++++ Bereitgestellter Auszug

Im "Treffpunkt Rotebühlplatz" gibt es mehr Treppen zu bestaunen als auf Bildern von M.C. Escher. Dutzende davon vernetzen die fünf Stockwerke, einige sind nur wenige Meter lang, teils zählen sie einhundert Stufen und mehr. Ihre hochkomplexen Abzweigungen – oft sind es mehrere pro Treppe – führen dabei nicht immer zu den kürzesten Wegen, und inmitten dieser labyrinthischen Verästelungen lässt sich leicht der Überblick verlieren. Doch optisch macht der Stil was her.

Das große Foyer habe gar einen "sakralen Charakter", wusste Architekt Horst Haag die eigene Arbeit zu würdigen. Auch wenn "die Bezeichnung Kathedrale der Kultur vielleicht etwas zu hoch gegriffen" sei. Das war im Januar 1992, als der "Treffpunkt Rotebühlplatz" in Stuttgart-Mitte feierlich eröffnet wurde. Euphorisierte Kommunalpolitiker bejubelten das 100 Millionen D-Mark schwere Bauwerk und zogen, in einem Anflug lokalpatriotischer Megalomanie, direkte Vergleiche zum berühmten Pariser Centre Pompidou: Dort ist das französische Nationalmuseum für Moderne Kunst beherbergt. Im "Treffpunkt Rotebühlplatz" gibt es vier Schulen, ein Café, Veranstaltungen und einen Treffpunkt für Senioren und Kinder. Dieses "einmalige Spektrum von Kulturangeboten" (Architekt Haag) solle nun unter einem Dach zusammenfinden. Und die vielen Treppen dienen dabei nicht einfach nur dem Überwinden von Höhenunterschieden, sie sind auch "Symbole für Verbindung und Kontakte".

++++++++

**Arbeitsauftrag**.
Wann wurde laut dem Auszug der „Treffpunkt Rotebühlplatz“ in Stuttgart-Mitte feierlich eröffnet?

++++ Bereitgestelltes Material

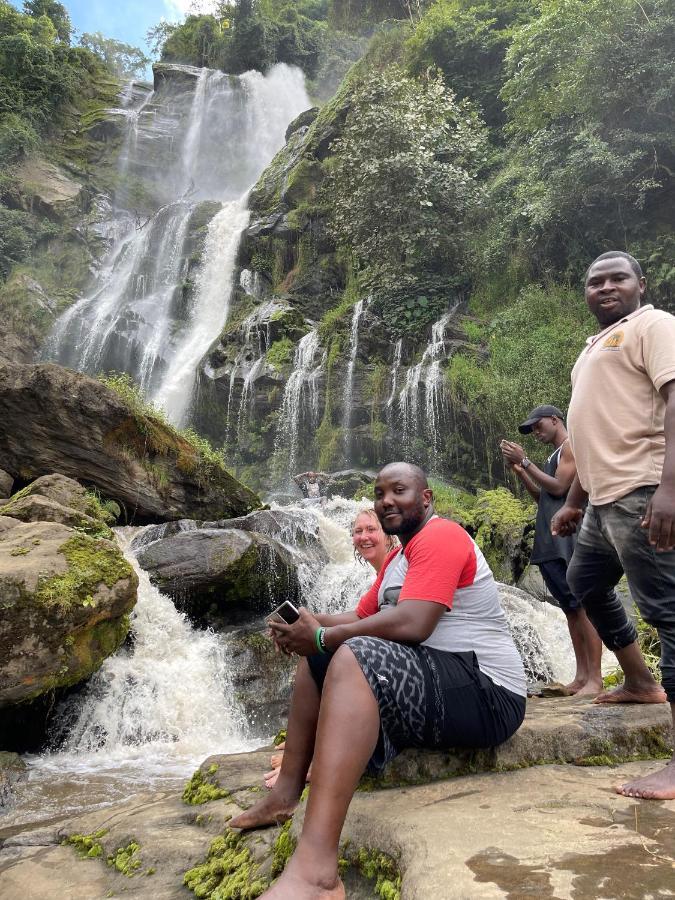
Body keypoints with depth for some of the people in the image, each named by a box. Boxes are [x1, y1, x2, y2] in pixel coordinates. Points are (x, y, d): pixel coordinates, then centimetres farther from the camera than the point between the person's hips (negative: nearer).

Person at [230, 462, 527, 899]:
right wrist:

++++++++

**Lösung**.
Im Januar 1992.